* [SOURCE EXTRACT]:
● ● ● ● ●

BACKGROUND OF THE INVENTION
This invention relates to a microvibration detector using a single piezoelectric element as both sensor and alarm generator. More particularly, this invention relates to a microvibration detection and alarm device of a simple circuit configuration wherein a sound emitter using a single element having a piezoelectric effect serves concurrently as a vibration detector and a sound emitter.
A number of types of sensors designed to detect vibration of various kinds including sound and dynamic pressure and to trigger a warning or the like have been proposed to date. In sensors which detect vibrations electrically, the introduction of piezoelectric elements has led to improved sensitivity and performance and reduced sensor size. These sensors utilize, as their input, the electromotive force which is generated by a piezoelectric element when it is subjected to vibration. Although alarm devices employing such sensors are available in various designs, all operate on the same basic principle. An electric signal from the piezoelectric element is amplified and the resultant amplified signal is utilized to actuate a sound emitter such as a speaker or a buzzer.

● ● ● ● ●

* [MATERIAL]:
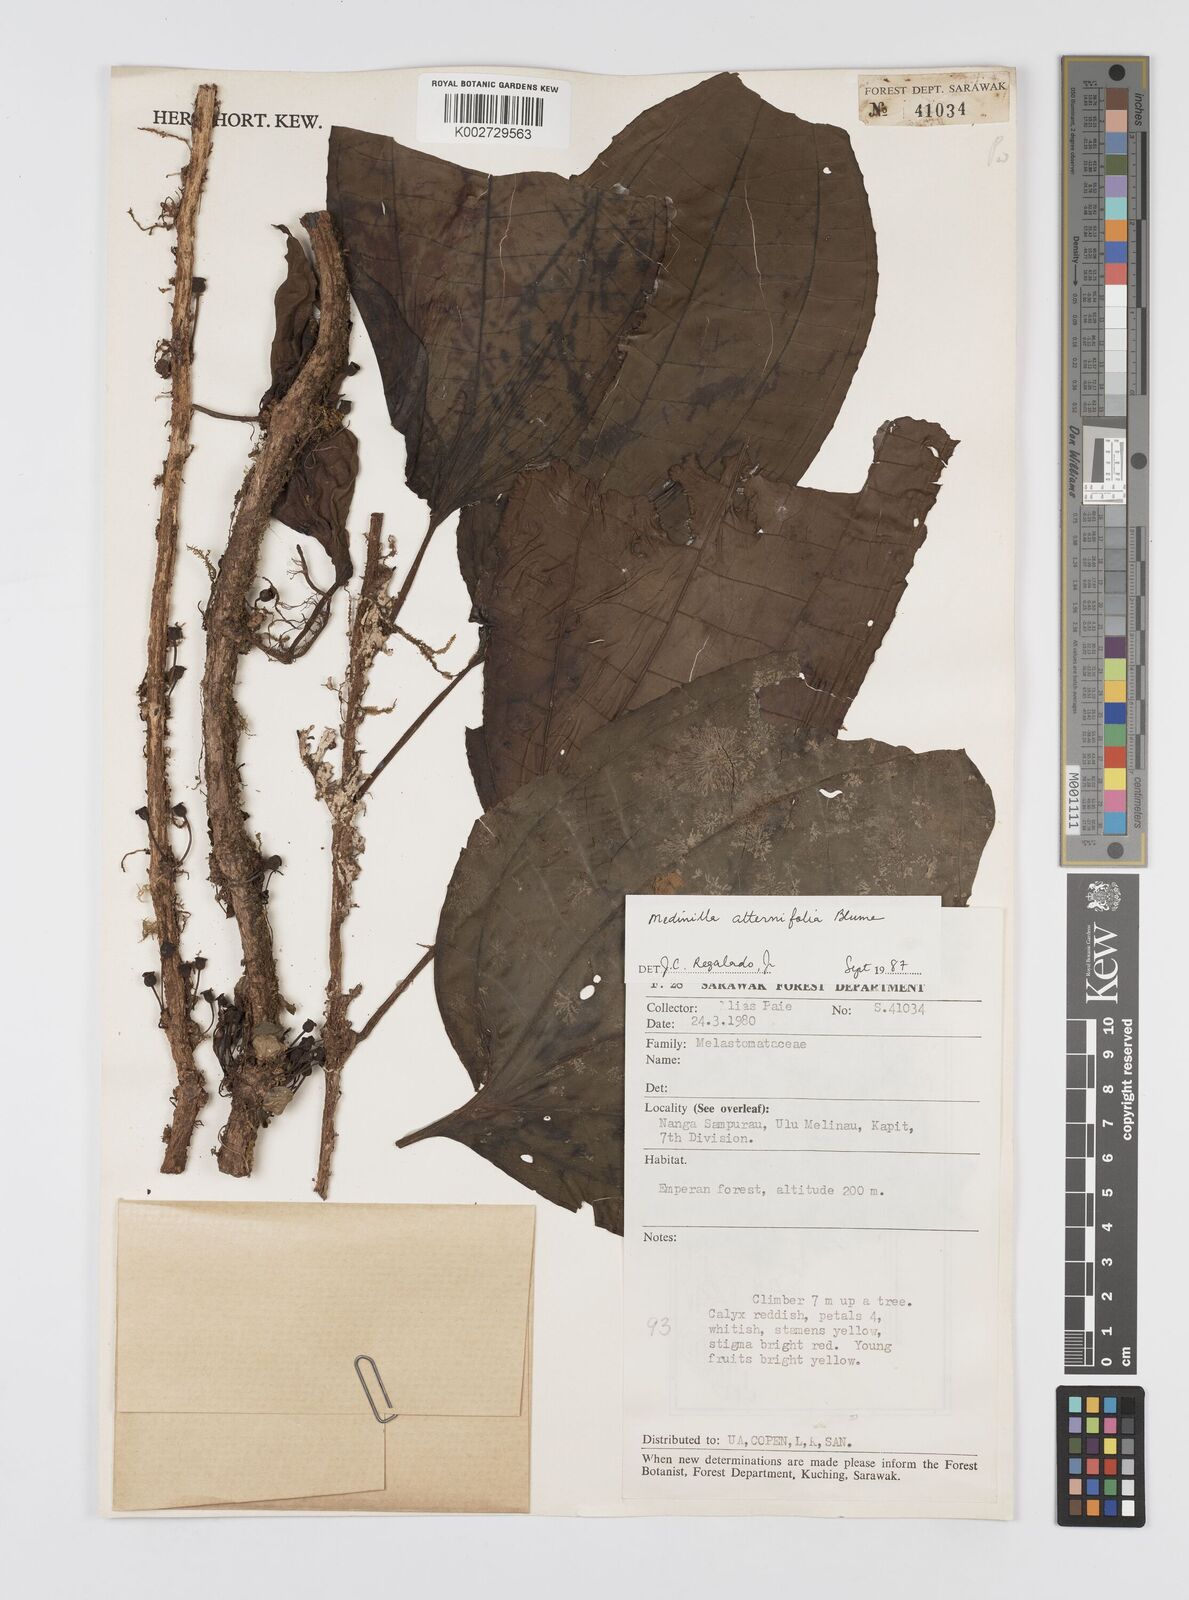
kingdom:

● ● ● ● ●

* [PROMPT 1]:
Using the invention background, explain in one to three sentences how the existing sensors turn a vibration into an audible warning.
* [PROMPT 2]:
From the invention background, copy the passage starting with "A number of" and going on through "or a buzzer.".
* [PROMPT 3]:
According to the invention background, which two roles does the single piezoelectric element fill in the device?

* [CORRECT RESPONSE 1]:
When the piezoelectric element is subjected to vibration, it generates an electromotive force, which these sensors use as their input. The resulting electric signal is amplified, and the amplified signal actuates a sound emitter such as a speaker or a buzzer.

* [CORRECT RESPONSE 2]:
A number of types of sensors designed to detect vibration of various kinds including sound and dynamic pressure and to trigger a warning or the like have been proposed to date. In sensors which detect vibrations electrically, the introduction of piezoelectric elements has led to improved sensitivity and performance and reduced sensor size. These sensors utilize, as their input, the electromotive force which is generated by a piezoelectric element when it is subjected to vibration. Although alarm devices employing such sensors are available in various designs, all operate on the same basic principle. An electric signal from the piezoelectric element is amplified and the resultant amplified signal is utilized to actuate a sound emitter such as a speaker or a buzzer.

* [CORRECT RESPONSE 3]:
It serves as both the vibration detector (sensor) and the sound emitter (alarm generator).